Title: Calcite Cement Recognition--Fact or Fantasy: ABSTRACT

Author(s): J. A. D. Dickson

Article Type: Meeting abstract


The features characteristic of competitive growth such as plane intercrystalline boundaries, and increasing crystal size away from the substrate, together with the high frequency of enfacial junctions are regarded by others as intrinsic to cements and form the mainstay of its identification. The features of competitive growth are based on published crystal growth diagrams which are unrealistic because of gross over-simplification. The high frequency of enfacial junctions, claimed as the least unequivocal criterion for cement recognition, still requires explanation. The jerky growth required by cessation of one crystal's face while others grow against it seems unnatural.

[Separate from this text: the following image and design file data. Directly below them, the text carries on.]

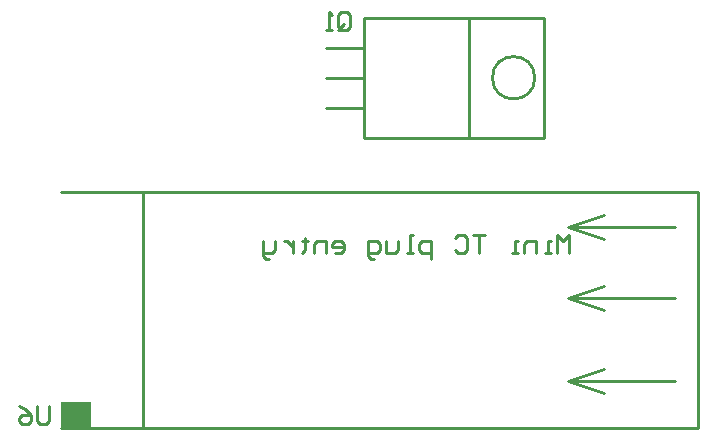
<source format=gbo>
%FSLAX24Y24*%
%MOIN*%
G70*
G01*
G75*
G04 Layer_Color=39423*
%ADD10R,0.0512X0.0591*%
%ADD11R,0.0453X0.0118*%
%ADD12R,0.0709X0.0512*%
%ADD13R,0.0551X0.0472*%
%ADD14R,0.0591X0.0512*%
G04:AMPARAMS|DCode=15|XSize=33.5mil|YSize=15.7mil|CornerRadius=0mil|HoleSize=0mil|Usage=FLASHONLY|Rotation=225.000|XOffset=0mil|YOffset=0mil|HoleType=Round|Shape=Rectangle|*
%AMROTATEDRECTD15*
4,1,4,0.0063,0.0174,0.0174,0.0063,-0.0063,-0.0174,-0.0174,-0.0063,0.0063,0.0174,0.0*
%
%ADD15ROTATEDRECTD15*%

%ADD16O,0.0098X0.0610*%
%ADD17O,0.0610X0.0098*%
%ADD18R,0.1000X0.0600*%
%ADD19R,0.0600X0.1000*%
%ADD20R,0.0906X0.0906*%
%ADD21R,0.0472X0.0551*%
%ADD22R,0.0591X0.0236*%
%ADD23R,0.0512X0.0709*%
%ADD24C,0.0120*%
%ADD25C,0.0200*%
%ADD26C,0.0080*%
%ADD27C,0.0500*%
%ADD28C,0.0250*%
%ADD29C,0.0400*%
%ADD30R,0.1260X0.2756*%
%ADD31C,0.0591*%
%ADD32R,0.0591X0.0591*%
%ADD33C,0.2362*%
%ADD34C,0.0866*%
%ADD35C,0.0630*%
%ADD36O,0.1200X0.0600*%
%ADD37C,0.0500*%
%ADD38C,0.0098*%
%ADD39C,0.0079*%
%ADD40C,0.0236*%
%ADD41C,0.0100*%
%ADD42R,0.0592X0.0671*%
%ADD43R,0.0533X0.0198*%
%ADD44R,0.0789X0.0592*%
%ADD45R,0.0631X0.0552*%
%ADD46R,0.0671X0.0592*%
G04:AMPARAMS|DCode=47|XSize=41.5mil|YSize=23.7mil|CornerRadius=0mil|HoleSize=0mil|Usage=FLASHONLY|Rotation=225.000|XOffset=0mil|YOffset=0mil|HoleType=Round|Shape=Rectangle|*
%AMROTATEDRECTD47*
4,1,4,0.0063,0.0231,0.0231,0.0063,-0.0063,-0.0231,-0.0231,-0.0063,0.0063,0.0231,0.0*
%
%ADD47ROTATEDRECTD47*%

%ADD48O,0.0178X0.0690*%
%ADD49O,0.0690X0.0178*%
%ADD50R,0.1080X0.0680*%
%ADD51R,0.0680X0.1080*%
%ADD52R,0.0986X0.0986*%
%ADD53R,0.0552X0.0631*%
%ADD54R,0.0671X0.0316*%
%ADD55R,0.0592X0.0789*%
%ADD56R,0.1340X0.2836*%
%ADD57C,0.0671*%
%ADD58R,0.0671X0.0671*%
%ADD59C,0.2442*%
%ADD60C,0.0946*%
%ADD61C,0.0710*%
%ADD62O,0.1280X0.0680*%
%ADD63C,0.0580*%
%ADD64R,0.1000X0.0874*%
D41*
X17957Y14500D02*
G03*
X17957Y14500I-707J0D01*
G01*
X2150Y10700D02*
X23410D01*
Y2826D02*
Y10700D01*
X2150Y2826D02*
X23410D01*
X4906D02*
Y10700D01*
X19079Y4401D02*
X22622D01*
X19079D02*
X20260Y4007D01*
X19079Y4401D02*
X20260Y4794D01*
X19079Y7157D02*
X20260Y7550D01*
X19079Y7157D02*
X20260Y6763D01*
X19079Y7157D02*
X22622D01*
X19079Y9519D02*
X20260Y9913D01*
X19079Y9519D02*
X20260Y9125D01*
X19079Y9519D02*
X22622D01*
X15750Y12500D02*
Y16500D01*
X11000Y15500D02*
X12250D01*
X11000Y14500D02*
X12250D01*
X11000Y13500D02*
X12250D01*
Y12500D02*
X18250D01*
Y16500D01*
X12250D02*
X18250D01*
X12250Y12500D02*
Y16500D01*
X11400Y16200D02*
Y16600D01*
X11500Y16700D01*
X11700D01*
X11800Y16600D01*
Y16200D01*
X11700Y16100D01*
X11500D01*
X11600Y16300D02*
X11400Y16100D01*
X11500D02*
X11400Y16200D01*
X11200Y16100D02*
X11000D01*
X11100D01*
Y16700D01*
X11200Y16600D01*
X1750Y3550D02*
Y3050D01*
X1650Y2950D01*
X1450D01*
X1350Y3050D01*
Y3550D01*
X750D02*
X950Y3450D01*
X1150Y3250D01*
Y3050D01*
X1050Y2950D01*
X850D01*
X750Y3050D01*
Y3150D01*
X850Y3250D01*
X1150D01*
X19100Y8650D02*
Y9250D01*
X18900Y9050D01*
X18700Y9250D01*
Y8650D01*
X18500D02*
X18300D01*
X18400D01*
Y9050D01*
X18500D01*
X18000Y8650D02*
Y9050D01*
X17700D01*
X17600Y8950D01*
Y8650D01*
X17401D02*
X17201D01*
X17301D01*
Y9050D01*
X17401D01*
X16301Y9250D02*
X15901D01*
X16101D01*
Y8650D01*
X15301Y9150D02*
X15401Y9250D01*
X15601D01*
X15701Y9150D01*
Y8750D01*
X15601Y8650D01*
X15401D01*
X15301Y8750D01*
X14501Y8450D02*
Y9050D01*
X14202D01*
X14102Y8950D01*
Y8750D01*
X14202Y8650D01*
X14501D01*
X13902D02*
X13702D01*
X13802D01*
Y9250D01*
X13902D01*
X13402Y9050D02*
Y8750D01*
X13302Y8650D01*
X13002D01*
Y9050D01*
X12602Y8450D02*
X12502D01*
X12402Y8550D01*
Y9050D01*
X12702D01*
X12802Y8950D01*
Y8750D01*
X12702Y8650D01*
X12402D01*
X11303D02*
X11502D01*
X11602Y8750D01*
Y8950D01*
X11502Y9050D01*
X11303D01*
X11203Y8950D01*
Y8850D01*
X11602D01*
X11003Y8650D02*
Y9050D01*
X10703D01*
X10603Y8950D01*
Y8650D01*
X10303Y9150D02*
Y9050D01*
X10403D01*
X10203D01*
X10303D01*
Y8750D01*
X10203Y8650D01*
X9903Y9050D02*
Y8650D01*
Y8850D01*
X9803Y8950D01*
X9703Y9050D01*
X9603D01*
X9303D02*
Y8750D01*
X9203Y8650D01*
X8903D01*
Y8550D01*
X9003Y8450D01*
X9103D01*
X8903Y8650D02*
Y9050D01*
D64*
X2650Y3263D02*
D03*
M02*

</source>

Three new diagrams for specific calcite crystallographic forms ( (1011) , (4041) , and (0112) rhombohedra) are introduced. These show competitive or impingement aggregates developed through 3 or 4 maturation stages, and occuring in two basic types, one in which the crystals develop positive elongation, and the other in which negative elongation develops. These graphic models find their closest natural analog in parallel-side veins, but their properties can be applied to pore-fill cements which grew by seeding (without epitaxy) onto the pore walls.

The apparent enigma between the absence of enfacial junctions in the new diagrams and the high recorded frequency in natural aggregates is explained by reference to selected examples.